Food and diets model
The Zero Carbon Britain food and diets model combines data describing the nutritional qualities of the foods we eat, their land requirements and the greenhouse gases emitted in producing them. This model can then be used to assess the impacts of dietary change.
Diversifying our land use
Making these changes would mean that we have enough land in the UK not only for producing food but to offer new potential income streams.
As well as being used directly as a fuel, UK sourced biomass can be combined with hydrogen from surplus renewables to make carbon neutral synthetic gas and liquid fuels, which increases the amount of fuel produced per acre of land. These are ‘carbon neutral’ as the greenhouse gases they contain were initially captured by the biomass as it grew, resulting in no net increase in the atmosphere.
Forest area is doubled to 24% of the land area of the UK – roughly one third is unharvested and two-thirds harvested for timber. These forests, the wood products they produce and the restoration of 50% of UK peatlands, results in the capture of around 47 MtCO2e on average every year. This is required to balance the residual emissions in the scenario and so make the UK net zero carbon.
The changes would also provide more room for biodiversity in wild, restored, conserved or protected areas.
Using Zero Carbon Britain
A great many people and organisations across the UK are working alongside their local governments to explore zero carbon transitions in transport, energy, buildings, food, land use and waste. Not only can we deliver this through collective action plans, we can also make the individual changes which directly reduce our own emissions, and so transform how we relate to climate breakdown personally.

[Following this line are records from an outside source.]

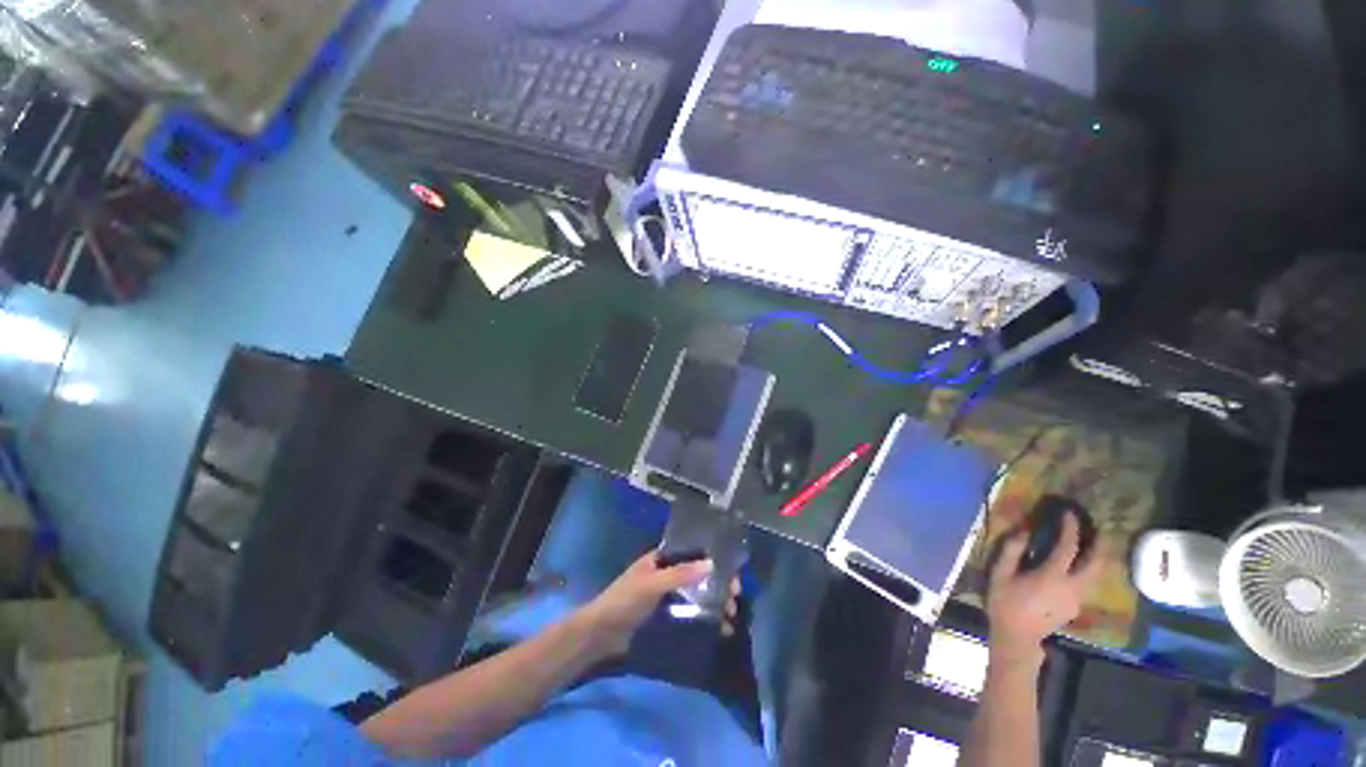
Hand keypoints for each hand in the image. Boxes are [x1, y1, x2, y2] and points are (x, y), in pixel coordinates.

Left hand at [579, 552, 718, 654]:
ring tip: (730, 615)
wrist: (601, 635)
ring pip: (698, 592)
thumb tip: (712, 565)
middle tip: (734, 598)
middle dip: (718, 583)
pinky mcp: (667, 615)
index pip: (692, 551)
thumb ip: (679, 575)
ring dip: (715, 601)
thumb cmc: (624, 601)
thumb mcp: (651, 584)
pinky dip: (706, 617)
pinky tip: (720, 627)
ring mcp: (667, 594)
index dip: (713, 558)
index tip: (731, 571)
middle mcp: (667, 572)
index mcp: (661, 558)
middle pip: (699, 573)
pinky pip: (691, 611)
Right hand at [987, 513, 1101, 667]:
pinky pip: (1088, 582)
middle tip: (1097, 528)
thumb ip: (1011, 551)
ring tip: (1091, 544)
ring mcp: (1077, 598)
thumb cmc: (1005, 603)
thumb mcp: (1000, 574)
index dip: (1070, 528)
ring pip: (1096, 574)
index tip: (1069, 513)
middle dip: (1099, 544)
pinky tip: (1078, 565)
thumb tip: (1024, 532)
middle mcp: (1072, 586)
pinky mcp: (1076, 605)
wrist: (1017, 637)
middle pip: (1096, 563)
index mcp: (1052, 577)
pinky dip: (1088, 569)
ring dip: (1097, 557)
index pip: (1068, 547)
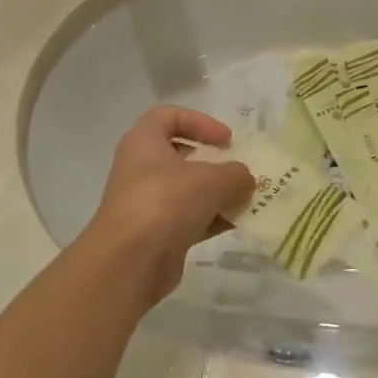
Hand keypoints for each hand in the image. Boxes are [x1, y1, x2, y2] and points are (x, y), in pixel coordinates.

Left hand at [81, 106, 255, 301]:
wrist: (131, 261)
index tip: (226, 140)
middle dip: (214, 162)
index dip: (200, 122)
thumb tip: (244, 179)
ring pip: (187, 190)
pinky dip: (212, 219)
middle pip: (180, 155)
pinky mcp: (156, 233)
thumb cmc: (167, 202)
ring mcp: (147, 203)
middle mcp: (141, 169)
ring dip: (218, 193)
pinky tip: (238, 223)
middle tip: (238, 169)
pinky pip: (189, 218)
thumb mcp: (212, 179)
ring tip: (247, 199)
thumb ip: (235, 173)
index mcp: (144, 142)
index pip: (168, 116)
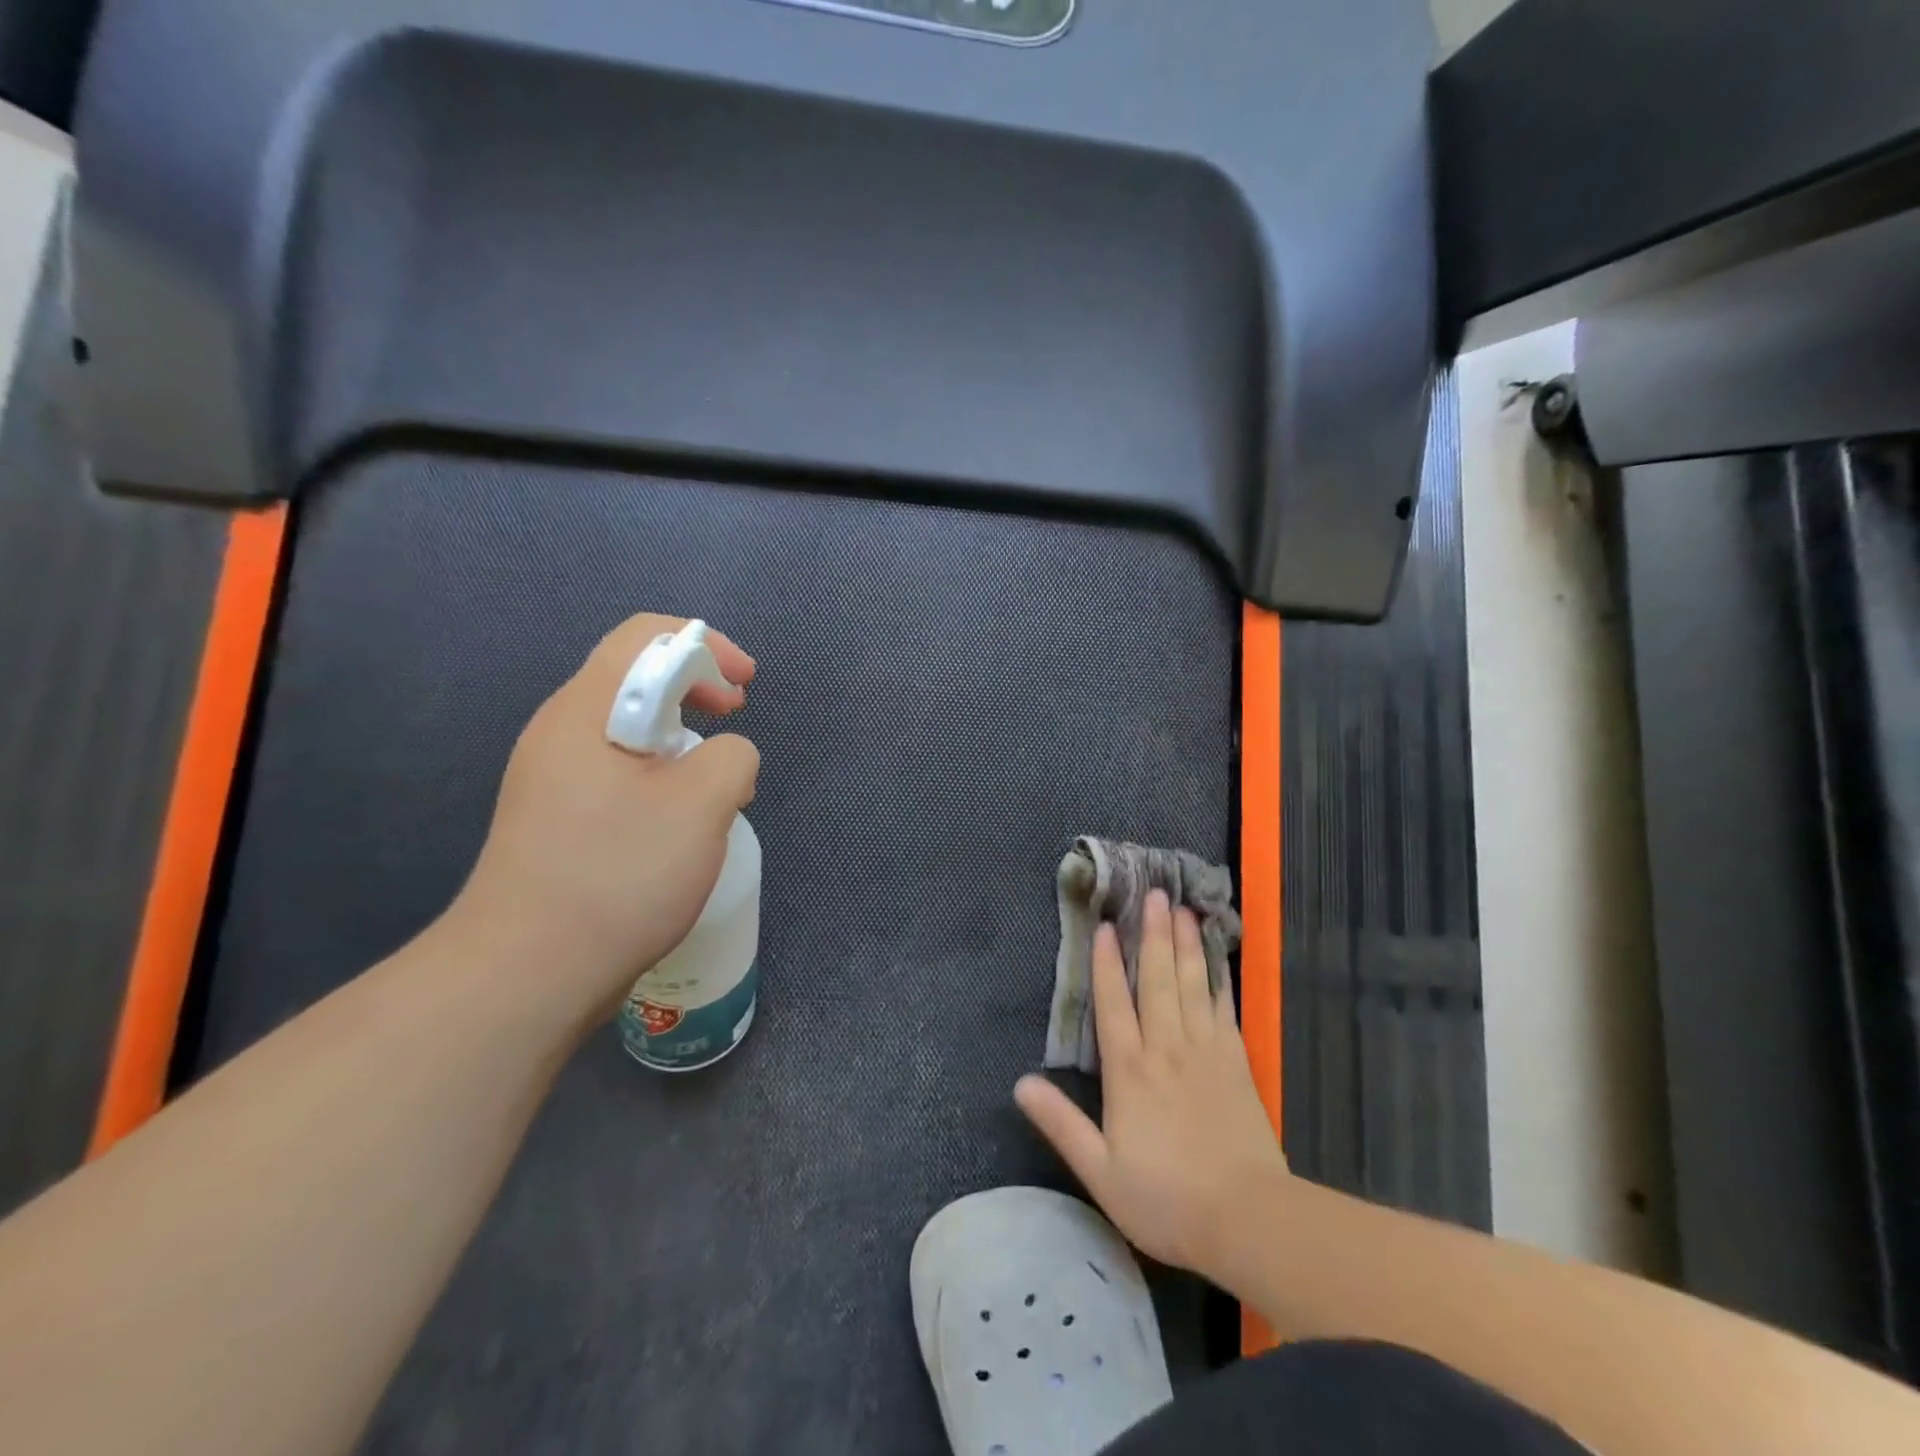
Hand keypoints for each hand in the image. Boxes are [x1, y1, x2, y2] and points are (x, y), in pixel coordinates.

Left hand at [451, 612, 759, 1020]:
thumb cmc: (618, 874)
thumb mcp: (702, 805)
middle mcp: (559, 734)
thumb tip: (724, 757)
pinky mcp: (556, 821)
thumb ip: (732, 757)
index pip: (644, 636)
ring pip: (628, 730)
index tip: (745, 687)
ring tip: (714, 783)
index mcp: (585, 711)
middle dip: (696, 688)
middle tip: (734, 721)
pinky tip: (678, 823)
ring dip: (682, 739)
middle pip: (634, 677)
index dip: (706, 645)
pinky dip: (660, 777)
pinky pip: (617, 773)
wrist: (527, 975)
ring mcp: (551, 780)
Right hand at [1015, 891, 1289, 1281]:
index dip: (1105, 964)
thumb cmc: (1166, 1199)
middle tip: (1153, 895)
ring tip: (1183, 910)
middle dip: (1152, 936)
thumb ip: (1061, 1124)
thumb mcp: (1100, 1171)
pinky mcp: (1236, 1063)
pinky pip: (1223, 1009)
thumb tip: (1021, 1083)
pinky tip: (1216, 958)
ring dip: (1185, 945)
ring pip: (1191, 985)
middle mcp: (1166, 1048)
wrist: (1248, 1220)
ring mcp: (1206, 1052)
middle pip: (1156, 981)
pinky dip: (1218, 978)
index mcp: (1130, 1071)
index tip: (1104, 927)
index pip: (1113, 1005)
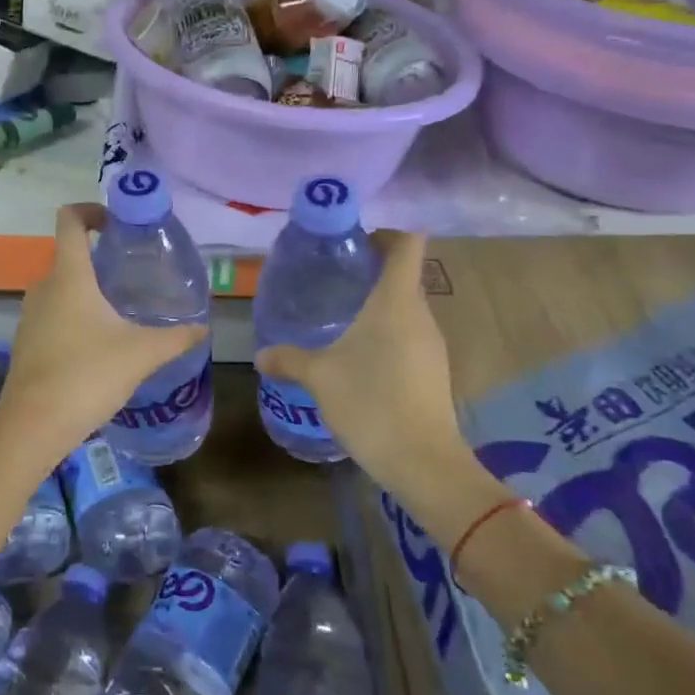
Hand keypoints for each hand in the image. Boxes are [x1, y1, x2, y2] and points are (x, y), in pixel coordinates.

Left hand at [0, 204, 204, 453]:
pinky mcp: (27, 342)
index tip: (117, 223)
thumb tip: (203, 330)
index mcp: (69, 276)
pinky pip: (53, 314)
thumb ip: (176, 338)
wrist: (34, 425)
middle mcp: (44, 287)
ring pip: (61, 288)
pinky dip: (75, 316)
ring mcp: (30, 315)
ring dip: (88, 291)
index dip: (91, 210)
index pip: (70, 220)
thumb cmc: (88, 375)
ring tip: (121, 309)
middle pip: (69, 255)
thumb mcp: (141, 354)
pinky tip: (99, 344)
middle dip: (100, 259)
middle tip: (134, 273)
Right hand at [255, 229, 498, 534]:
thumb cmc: (370, 402)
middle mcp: (420, 315)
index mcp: (396, 302)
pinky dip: (386, 335)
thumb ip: (289, 359)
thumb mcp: (319, 376)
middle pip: (404, 276)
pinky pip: (409, 337)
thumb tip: (261, 354)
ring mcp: (432, 345)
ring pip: (406, 309)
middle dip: (372, 271)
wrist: (422, 462)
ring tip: (340, 318)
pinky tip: (358, 358)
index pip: (408, 245)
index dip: (387, 233)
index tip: (356, 241)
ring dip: (378, 306)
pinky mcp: (433, 372)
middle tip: (334, 279)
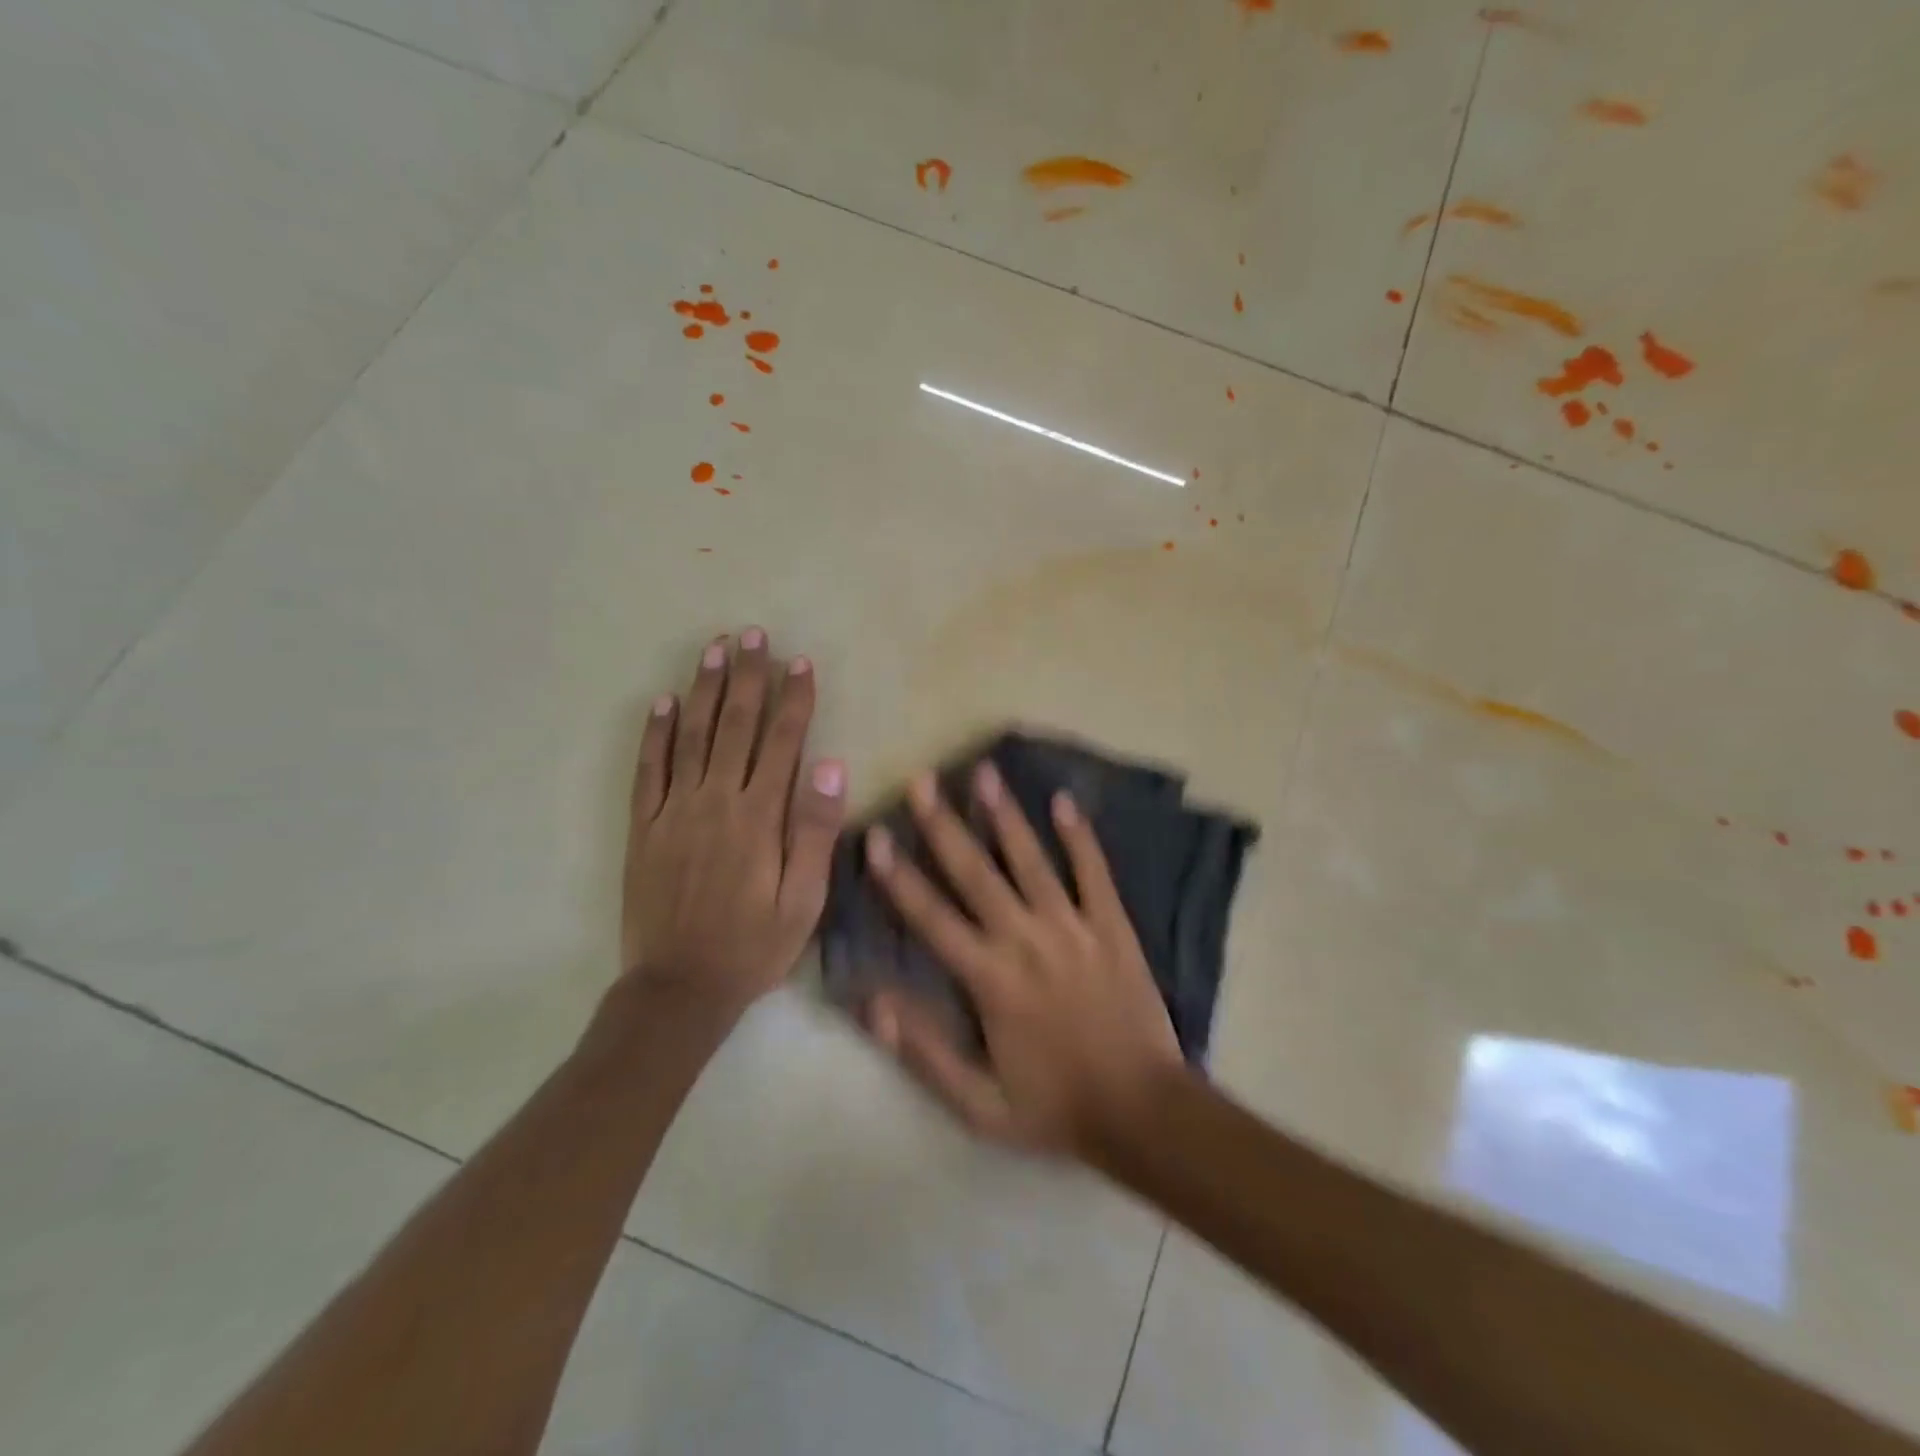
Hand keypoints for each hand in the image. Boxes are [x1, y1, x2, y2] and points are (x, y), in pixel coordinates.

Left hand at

How you use the report will depend on scale, location and circumstance, but here are some common approaches:
- Get informed and get skilled
- Get connected – join or start a local zero carbon group
- Map out key collaborators
- Make an action plan
- Minimise energy demand and rethink renewable supply
- Use the savings to help fund new projects
- Learn by doing
- Share your experiences
Join the change
While the impacts of individual changes are, of course, relatively small, as more and more of us scale these up they normalise emission reduction behaviours, empower people, help change social and political norms and so increase ambition for policy shifts.
Sharing Zero Carbon Britain can inform ambitious practical actions and policy shifts by clearly demonstrating:
- All the technologies needed to power down demand and power up clean energy are ready and waiting.
- Changes in land use, reduced food imports and healthier diets are a key part of the plan.
- Action on climate change can provide many additional benefits, including improved health and wellbeing, better housing and enhanced biodiversity.
Clearly, there is no single technology, policy or action that can prevent climate breakdown. It will require many people, from all walks of life, working together to bring about the change we need to see.
So let’s come together at individual, local, national and international levels – and collectively rise to the climate emergency!